The Mechanic (15) ***
Directed by: Simon West
Starring: Jason Statham, Ben Foster, Donald Sutherland
Jason Statham’s reliably furrowed brow gets a thorough workout in this generally efficient remake of a 1972 Charles Bronson vehicle; one suspects he won’t be the only onlooker baffled by the multiple-crosses playing out here. For starters, there’s no plausible reason for Statham’s hired assassin Bishop to off his own wheelchair-bound go-between (Sutherland) in the opening moments, save to get the plot off with a bang. Out of guilt, Bishop adopts his former employer’s unruly offspring (Foster) as a partner – and while the lad’s aim improves rapidly, his ultimate target remains whoever killed his pa.

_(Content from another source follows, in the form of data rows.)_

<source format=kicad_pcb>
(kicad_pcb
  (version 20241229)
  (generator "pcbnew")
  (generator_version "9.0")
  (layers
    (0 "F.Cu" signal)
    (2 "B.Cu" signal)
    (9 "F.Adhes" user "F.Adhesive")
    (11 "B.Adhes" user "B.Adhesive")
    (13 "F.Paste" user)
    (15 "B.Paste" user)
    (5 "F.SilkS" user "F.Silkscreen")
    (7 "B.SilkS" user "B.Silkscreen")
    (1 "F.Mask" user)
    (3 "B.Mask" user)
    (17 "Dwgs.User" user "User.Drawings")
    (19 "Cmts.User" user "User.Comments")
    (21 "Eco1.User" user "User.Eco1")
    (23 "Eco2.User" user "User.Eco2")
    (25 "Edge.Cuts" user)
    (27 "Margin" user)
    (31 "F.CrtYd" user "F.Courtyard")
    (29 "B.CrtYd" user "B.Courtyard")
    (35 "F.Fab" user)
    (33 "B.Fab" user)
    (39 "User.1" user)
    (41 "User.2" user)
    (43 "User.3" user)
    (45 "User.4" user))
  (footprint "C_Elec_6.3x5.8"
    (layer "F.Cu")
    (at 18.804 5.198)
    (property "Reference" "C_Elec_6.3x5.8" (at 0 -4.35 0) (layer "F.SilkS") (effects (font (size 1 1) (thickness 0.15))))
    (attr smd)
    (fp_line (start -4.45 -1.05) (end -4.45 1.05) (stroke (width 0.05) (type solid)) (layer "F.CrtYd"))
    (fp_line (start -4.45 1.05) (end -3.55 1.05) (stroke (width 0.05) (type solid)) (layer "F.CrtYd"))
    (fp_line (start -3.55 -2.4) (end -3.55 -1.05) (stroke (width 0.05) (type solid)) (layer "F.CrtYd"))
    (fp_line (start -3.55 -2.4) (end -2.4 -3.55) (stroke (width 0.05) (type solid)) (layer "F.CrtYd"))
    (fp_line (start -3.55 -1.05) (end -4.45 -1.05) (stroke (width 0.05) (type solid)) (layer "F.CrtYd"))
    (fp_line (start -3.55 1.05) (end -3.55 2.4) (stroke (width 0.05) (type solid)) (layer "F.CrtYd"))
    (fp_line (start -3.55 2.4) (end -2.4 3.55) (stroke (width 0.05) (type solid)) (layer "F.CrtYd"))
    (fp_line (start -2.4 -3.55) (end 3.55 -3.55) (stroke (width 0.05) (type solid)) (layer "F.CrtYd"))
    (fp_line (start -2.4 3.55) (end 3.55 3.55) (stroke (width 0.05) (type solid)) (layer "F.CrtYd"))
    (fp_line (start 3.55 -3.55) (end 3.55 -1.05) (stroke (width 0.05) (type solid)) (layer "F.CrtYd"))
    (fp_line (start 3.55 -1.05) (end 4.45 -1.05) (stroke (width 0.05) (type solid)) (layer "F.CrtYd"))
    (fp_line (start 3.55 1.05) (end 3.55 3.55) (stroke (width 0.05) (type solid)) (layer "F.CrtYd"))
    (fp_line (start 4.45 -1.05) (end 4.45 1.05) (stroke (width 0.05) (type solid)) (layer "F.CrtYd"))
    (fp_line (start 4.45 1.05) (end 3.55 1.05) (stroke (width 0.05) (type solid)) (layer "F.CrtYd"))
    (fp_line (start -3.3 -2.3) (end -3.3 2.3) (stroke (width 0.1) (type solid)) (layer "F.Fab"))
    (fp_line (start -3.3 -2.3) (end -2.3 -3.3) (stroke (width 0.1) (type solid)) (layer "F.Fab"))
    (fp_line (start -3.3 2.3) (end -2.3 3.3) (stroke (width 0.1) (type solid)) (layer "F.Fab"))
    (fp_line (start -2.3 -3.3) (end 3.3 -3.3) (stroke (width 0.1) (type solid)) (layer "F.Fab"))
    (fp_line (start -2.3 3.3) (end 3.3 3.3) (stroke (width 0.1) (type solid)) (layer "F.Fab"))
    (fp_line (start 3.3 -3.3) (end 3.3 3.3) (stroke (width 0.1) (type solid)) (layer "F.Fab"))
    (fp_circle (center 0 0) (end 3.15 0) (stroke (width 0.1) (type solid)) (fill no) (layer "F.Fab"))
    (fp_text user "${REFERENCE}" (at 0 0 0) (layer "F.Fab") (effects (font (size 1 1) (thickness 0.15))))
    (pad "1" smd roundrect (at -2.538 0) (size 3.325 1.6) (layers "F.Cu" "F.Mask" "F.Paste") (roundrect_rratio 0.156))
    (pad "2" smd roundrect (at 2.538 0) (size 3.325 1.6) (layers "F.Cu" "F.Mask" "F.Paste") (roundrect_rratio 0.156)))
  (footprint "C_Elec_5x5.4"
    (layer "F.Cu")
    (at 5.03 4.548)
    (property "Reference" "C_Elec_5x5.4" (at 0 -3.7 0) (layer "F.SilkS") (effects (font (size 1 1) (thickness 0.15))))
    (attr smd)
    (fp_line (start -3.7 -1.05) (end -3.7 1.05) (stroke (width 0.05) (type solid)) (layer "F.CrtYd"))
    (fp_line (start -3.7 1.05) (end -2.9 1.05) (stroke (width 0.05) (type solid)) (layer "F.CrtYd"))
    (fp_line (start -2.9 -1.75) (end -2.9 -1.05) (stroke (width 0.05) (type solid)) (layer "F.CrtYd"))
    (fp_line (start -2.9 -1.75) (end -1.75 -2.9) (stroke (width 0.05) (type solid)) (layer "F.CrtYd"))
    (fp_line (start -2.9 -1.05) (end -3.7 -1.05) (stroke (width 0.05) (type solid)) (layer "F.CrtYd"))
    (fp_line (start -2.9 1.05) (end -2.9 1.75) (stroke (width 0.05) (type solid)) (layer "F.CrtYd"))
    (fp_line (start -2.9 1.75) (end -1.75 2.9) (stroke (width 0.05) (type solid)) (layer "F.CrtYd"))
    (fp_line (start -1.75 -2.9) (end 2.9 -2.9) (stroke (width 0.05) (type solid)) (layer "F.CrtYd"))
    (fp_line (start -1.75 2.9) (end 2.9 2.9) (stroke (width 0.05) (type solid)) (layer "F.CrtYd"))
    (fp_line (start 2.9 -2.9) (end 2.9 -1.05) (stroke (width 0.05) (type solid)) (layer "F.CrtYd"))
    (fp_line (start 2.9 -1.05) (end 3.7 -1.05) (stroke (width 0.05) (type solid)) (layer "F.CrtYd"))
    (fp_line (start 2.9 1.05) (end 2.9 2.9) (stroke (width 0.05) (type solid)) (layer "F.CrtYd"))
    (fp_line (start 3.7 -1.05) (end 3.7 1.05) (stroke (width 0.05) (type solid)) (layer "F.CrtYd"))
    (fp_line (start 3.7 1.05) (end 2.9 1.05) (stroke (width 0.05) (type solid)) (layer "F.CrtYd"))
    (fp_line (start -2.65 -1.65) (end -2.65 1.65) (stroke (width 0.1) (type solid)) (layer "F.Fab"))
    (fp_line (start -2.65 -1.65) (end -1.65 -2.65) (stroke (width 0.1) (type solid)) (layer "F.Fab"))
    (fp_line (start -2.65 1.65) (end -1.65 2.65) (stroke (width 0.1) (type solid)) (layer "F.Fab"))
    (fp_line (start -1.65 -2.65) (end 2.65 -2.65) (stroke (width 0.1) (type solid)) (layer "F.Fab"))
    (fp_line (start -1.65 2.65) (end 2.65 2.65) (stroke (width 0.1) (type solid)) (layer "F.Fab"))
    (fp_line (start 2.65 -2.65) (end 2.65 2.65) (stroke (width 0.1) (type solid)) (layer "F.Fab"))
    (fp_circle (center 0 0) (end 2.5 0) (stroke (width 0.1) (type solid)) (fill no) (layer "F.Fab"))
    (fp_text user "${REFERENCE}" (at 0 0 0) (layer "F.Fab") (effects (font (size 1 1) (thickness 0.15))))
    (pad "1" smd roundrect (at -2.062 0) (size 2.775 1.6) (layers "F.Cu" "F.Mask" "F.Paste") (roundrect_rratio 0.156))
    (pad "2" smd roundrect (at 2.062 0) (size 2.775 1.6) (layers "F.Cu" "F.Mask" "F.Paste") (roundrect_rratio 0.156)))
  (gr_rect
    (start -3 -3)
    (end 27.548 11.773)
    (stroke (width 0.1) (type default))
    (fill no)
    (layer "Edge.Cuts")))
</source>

There’s not much humour, and little place for women, either, save to pop their heads up (and tops off) every now and again to prove the deadly bromance goes only so far. Yet Brit director West, formerly a blow-it-all-to-hell merchant (Con Air), devotes himself to the intricacies of the hit, sketching neat thumbnails of Bishop’s victims, and ratcheting up the tension when Foster fumbles a bolt at the scene of one assignment. It’s nuts-and-bolts action cinema, indeed, of the kind that does a job come Saturday night: on the Stath-o-meter, nothing so delirious as Crank, but a marked improvement on the Transporters.
The Mechanic opens in cinemas nationwide today.